The problem isn't the language, rather how to design the data structures and algorithms for GPUs.

Yes, the problem isn't language, it is the entire stack. I think people focus too much on Mojo while ignoring the actual solution Modular has built, which is MAX. The main idea here is that MAX provides a consistent API for both library authors (e.g vLLM, Ollama) to target, as well as for hardware vendors to integrate with - so similar to LLVM.

Basically, imagine if you can target Cuda, but you don't have to do too much for your inference to also work on other GPU Vendors e.g AMD, Intel, Apple. All with performance matching or surpassing what the hardware vendors themselves can come up with.

Mojo comes into the picture because you can program Max with it, create custom kernels that is JIT compiled to the right vendor code at rumtime.

Not sure I fully understand your comment, but I'm pretty sure the talk addresses exactly that.

The primitives and pre-coded kernels provided by CUDA (it solves for the most common scenarios first and foremost) is what's holding things back and in order to get those algorithms and data structures down to the hardware level you need something flexible that can talk directly to the hardware.

C, C++, Fortran, Python JIT from NVidia, plus Haskell, .NET, Java, Futuhark, Julia from third parties, and anything else that can bother to create a backend targeting PTX, NVVM IR, or now cuTile.

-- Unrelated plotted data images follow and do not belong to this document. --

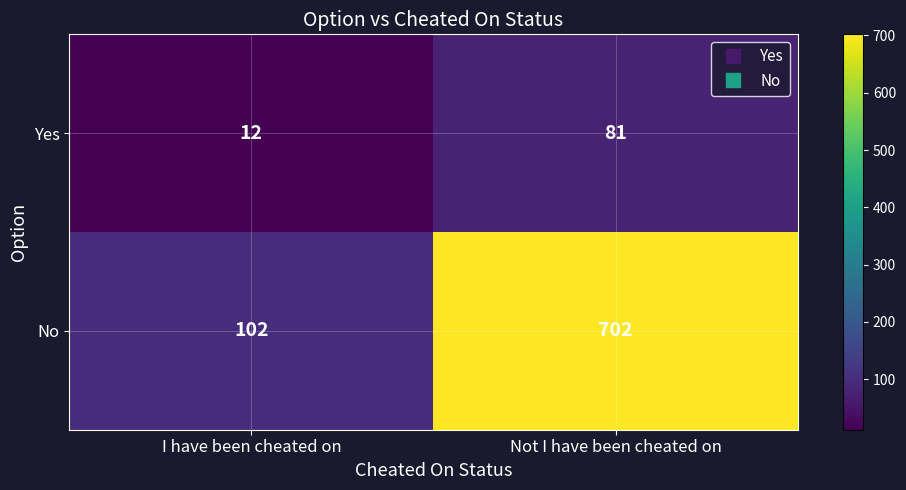

Reading right to left, list all the values displayed in this chart.

Yes: Not I have been cheated on=81	I have been cheated on=12
No: Not I have been cheated on=702	I have been cheated on=102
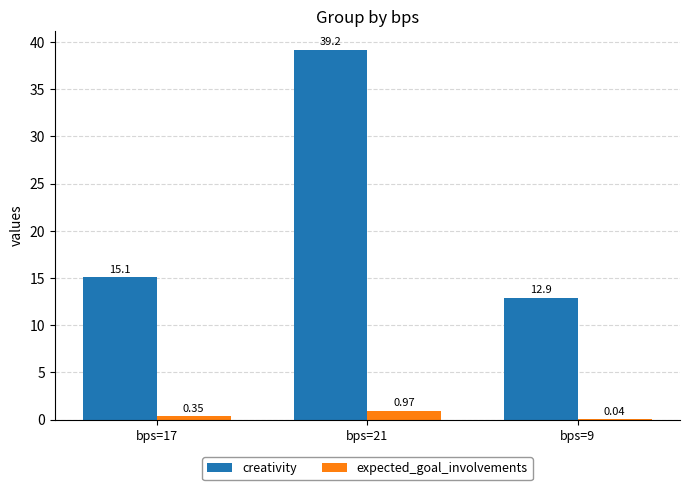

What is the sum of the creativity values at bps=21 and bps=9?

52.1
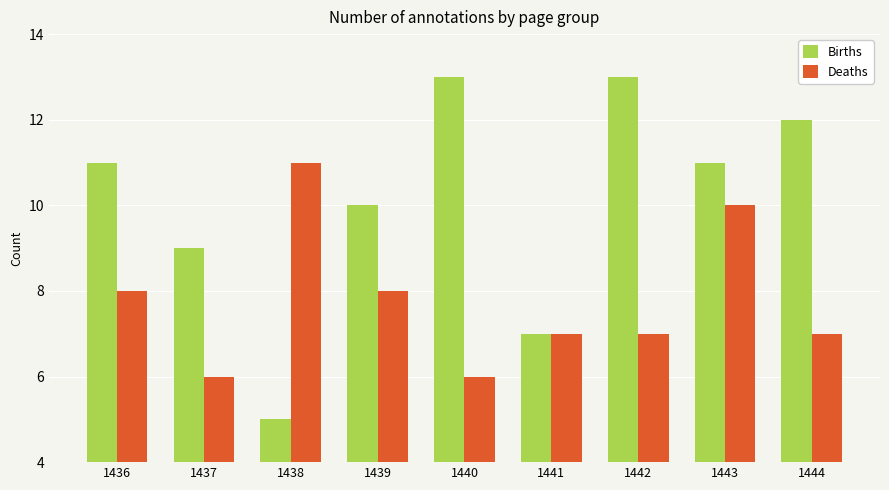

What is the difference between the Deaths values at 1442 and 1443?

3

The pre-coded kernels help a lot, but you don't have to use them necessarly.

GPU programming isn't really that bad. I am a bit skeptical this is the way to solve it. The issue is that details do matter when you're writing stuff on the GPU. How much shared memory are you using? How is it scheduled? Is it better to inline or run multiple passes etc. Halide is the closest I think.
What are you skeptical of? I believe the problem this is solving is a framework that's not CUDA that allows low level access to the hardware, makes it easy to write kernels, and is not Nvidia only. If you watch the video you can write directly in asm if you need to. You have full control if you want it. But it provides primitives and higher level objects that handle common cases.

I'm a novice in the area, but Chris is well respected in this area and cares a lot of about performance.